* _Directions_
The span to repeat in the listing below runs from the line containing "## 📂 **ARCHIVOS NUEVOS**" to the line containing "3. Finaliza compra", inclusive. Repeat it exactly, and only it.

* _Input records_
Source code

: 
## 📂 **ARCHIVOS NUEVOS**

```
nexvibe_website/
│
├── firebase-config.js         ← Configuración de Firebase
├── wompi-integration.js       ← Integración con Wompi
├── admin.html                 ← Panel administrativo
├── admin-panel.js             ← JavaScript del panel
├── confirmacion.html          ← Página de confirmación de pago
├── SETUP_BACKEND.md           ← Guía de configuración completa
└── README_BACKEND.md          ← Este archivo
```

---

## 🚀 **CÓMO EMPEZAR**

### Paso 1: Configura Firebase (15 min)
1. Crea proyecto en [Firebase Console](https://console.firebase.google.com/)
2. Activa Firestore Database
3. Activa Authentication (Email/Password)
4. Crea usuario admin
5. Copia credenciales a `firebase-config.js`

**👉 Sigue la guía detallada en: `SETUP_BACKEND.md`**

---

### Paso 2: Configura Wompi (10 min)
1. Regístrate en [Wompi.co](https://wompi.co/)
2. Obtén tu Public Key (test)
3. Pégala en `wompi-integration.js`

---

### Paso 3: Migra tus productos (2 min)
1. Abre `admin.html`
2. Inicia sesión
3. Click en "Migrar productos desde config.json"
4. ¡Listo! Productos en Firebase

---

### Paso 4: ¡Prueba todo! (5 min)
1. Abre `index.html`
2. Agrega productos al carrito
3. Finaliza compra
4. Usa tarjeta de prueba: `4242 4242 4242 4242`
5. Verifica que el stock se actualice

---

* _Answer area_
## 📂 **ARCHIVOS NUEVOS**

```
nexvibe_website/
│
├── firebase-config.js         ← Configuración de Firebase
├── wompi-integration.js       ← Integración con Wompi
├── admin.html                 ← Panel administrativo
├── admin-panel.js             ← JavaScript del panel
├── confirmacion.html          ← Página de confirmación de pago
├── SETUP_BACKEND.md           ← Guía de configuración completa
└── README_BACKEND.md          ← Este archivo
```

---

## 🚀 **CÓMO EMPEZAR**

### Paso 1: Configura Firebase (15 min)
1. Crea proyecto en [Firebase Console](https://console.firebase.google.com/)
2. Activa Firestore Database
3. Activa Authentication (Email/Password)
4. Crea usuario admin
5. Copia credenciales a `firebase-config.js`

**👉 Sigue la guía detallada en: `SETUP_BACKEND.md`**

---

### Paso 2: Configura Wompi (10 min)
1. Regístrate en [Wompi.co](https://wompi.co/)
2. Obtén tu Public Key (test)
3. Pégala en `wompi-integration.js`

---

### Paso 3: Migra tus productos (2 min)
1. Abre `admin.html`
2. Inicia sesión
3. Click en "Migrar productos desde config.json"
4. ¡Listo! Productos en Firebase

---

### Paso 4: ¡Prueba todo! (5 min)
1. Abre `index.html`
2. Agrega productos al carrito
3. Finaliza compra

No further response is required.